自慢したはいいが、その自慢のパンは朝のうちに完売しているのだ。
今、店内に漂っている匂いは、下ごしらえで林檎を蜂蜜で煮詰めたときのもの。
パンそのものは、さっき窯の中に入れたばかりだ。
「ごめんなさい。今朝焼いた分は、もう売り切れちゃったの」
「なんだ、そうなんだ……」
彼は眉を寄せて目を伏せ、肩を落とした。
あまりにも申し訳なくて、エルナは言い訳がわりに言葉を続ける。
「午後の分が今、石窯に入っているんだけど、焼けるまでに時間がかかるわ。

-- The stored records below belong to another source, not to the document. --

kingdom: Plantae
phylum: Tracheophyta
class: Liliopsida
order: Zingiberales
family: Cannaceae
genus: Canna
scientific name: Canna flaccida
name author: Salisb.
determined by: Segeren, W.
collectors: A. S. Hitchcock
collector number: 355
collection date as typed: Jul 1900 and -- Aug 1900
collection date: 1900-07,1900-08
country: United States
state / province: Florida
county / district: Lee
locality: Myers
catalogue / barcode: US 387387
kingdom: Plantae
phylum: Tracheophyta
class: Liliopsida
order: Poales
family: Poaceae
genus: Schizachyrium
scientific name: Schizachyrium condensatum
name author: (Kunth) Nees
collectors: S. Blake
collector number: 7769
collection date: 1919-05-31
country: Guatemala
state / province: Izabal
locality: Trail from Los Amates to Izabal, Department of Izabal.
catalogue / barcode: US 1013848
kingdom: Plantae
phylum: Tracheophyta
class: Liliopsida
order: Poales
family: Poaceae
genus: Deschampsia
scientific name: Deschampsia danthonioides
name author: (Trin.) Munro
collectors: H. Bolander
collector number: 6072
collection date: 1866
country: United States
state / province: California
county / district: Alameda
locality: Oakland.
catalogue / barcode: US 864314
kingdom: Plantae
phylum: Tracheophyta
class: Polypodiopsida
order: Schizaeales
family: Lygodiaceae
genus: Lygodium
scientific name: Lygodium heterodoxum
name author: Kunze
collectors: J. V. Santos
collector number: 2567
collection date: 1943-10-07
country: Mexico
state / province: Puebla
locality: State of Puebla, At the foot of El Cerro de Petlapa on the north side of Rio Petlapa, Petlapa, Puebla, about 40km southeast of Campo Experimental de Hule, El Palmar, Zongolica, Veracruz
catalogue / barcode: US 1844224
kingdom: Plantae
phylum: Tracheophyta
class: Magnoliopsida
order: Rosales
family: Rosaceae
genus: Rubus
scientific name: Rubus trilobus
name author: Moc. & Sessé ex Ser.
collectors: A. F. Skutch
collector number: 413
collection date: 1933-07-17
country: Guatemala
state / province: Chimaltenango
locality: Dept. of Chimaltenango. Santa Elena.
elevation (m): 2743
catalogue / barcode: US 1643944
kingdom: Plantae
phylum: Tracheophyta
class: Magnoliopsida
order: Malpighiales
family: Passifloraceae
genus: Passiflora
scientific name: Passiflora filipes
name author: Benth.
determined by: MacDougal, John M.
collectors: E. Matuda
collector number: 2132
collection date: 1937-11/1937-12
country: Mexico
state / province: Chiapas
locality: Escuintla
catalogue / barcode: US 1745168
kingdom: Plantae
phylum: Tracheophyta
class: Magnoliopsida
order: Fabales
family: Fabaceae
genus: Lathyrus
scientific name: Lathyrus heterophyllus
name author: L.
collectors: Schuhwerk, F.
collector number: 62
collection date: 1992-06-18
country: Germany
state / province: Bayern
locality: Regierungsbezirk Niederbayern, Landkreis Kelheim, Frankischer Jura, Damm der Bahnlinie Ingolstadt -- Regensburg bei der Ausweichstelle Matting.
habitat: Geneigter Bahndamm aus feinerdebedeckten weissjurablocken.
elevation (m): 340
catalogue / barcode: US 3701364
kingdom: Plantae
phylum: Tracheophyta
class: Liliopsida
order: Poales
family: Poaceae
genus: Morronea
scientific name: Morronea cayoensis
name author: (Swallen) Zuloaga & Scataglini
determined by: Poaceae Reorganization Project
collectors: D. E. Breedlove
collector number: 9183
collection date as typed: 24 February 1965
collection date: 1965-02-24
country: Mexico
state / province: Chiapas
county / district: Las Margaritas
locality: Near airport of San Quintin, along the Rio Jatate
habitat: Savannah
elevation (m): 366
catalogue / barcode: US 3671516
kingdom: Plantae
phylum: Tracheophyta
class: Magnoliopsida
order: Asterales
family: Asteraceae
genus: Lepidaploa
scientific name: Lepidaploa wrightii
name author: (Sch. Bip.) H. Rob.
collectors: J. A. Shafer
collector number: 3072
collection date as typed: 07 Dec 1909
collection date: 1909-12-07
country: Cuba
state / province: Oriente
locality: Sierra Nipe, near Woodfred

だから……」
今日は諦めるか、午後から改めて来て欲しいと言おうと思ったのに、はっと顔を上げた彼は満面の笑みを見せた。
「本当? じゃあ、待たせてもらってもいいかな? 僕、すごくお腹が空いているから、他のパンを食べながら待ってるよ」
「え?」
「これと、これとこれを一つずつもらえるかい?」
青年はうきうきとした様子で、小型のパンを次々と指差した。
「えぇと……、まさか、ここで食べるつもりなの?」
「だめかい?」
「そういう訳じゃないけど……」
困惑したエルナは、狭苦しい店内を見渡した。
両側の壁は全てパン棚になっていて、かごやトレーが並んでいる。
奥は切り売りのパンとそれを切るための台がある。
真ん中の空いた空間に椅子を置けば座れなくもないが、自分とは育ちが違うお上品な青年を、こんな場所でパンを食べさせるのはどうかと思う。
他のお客さんが訪れたら、きっとびっくりするだろう。
店の奥の工房に、自分が休憩するためのテーブルと椅子があるから、そこの方がまだマシかな。
そう考えたエルナは、青年が指差したパンをトレーに乗せると「こちらへどうぞ」と、店の奥の扉を開けた。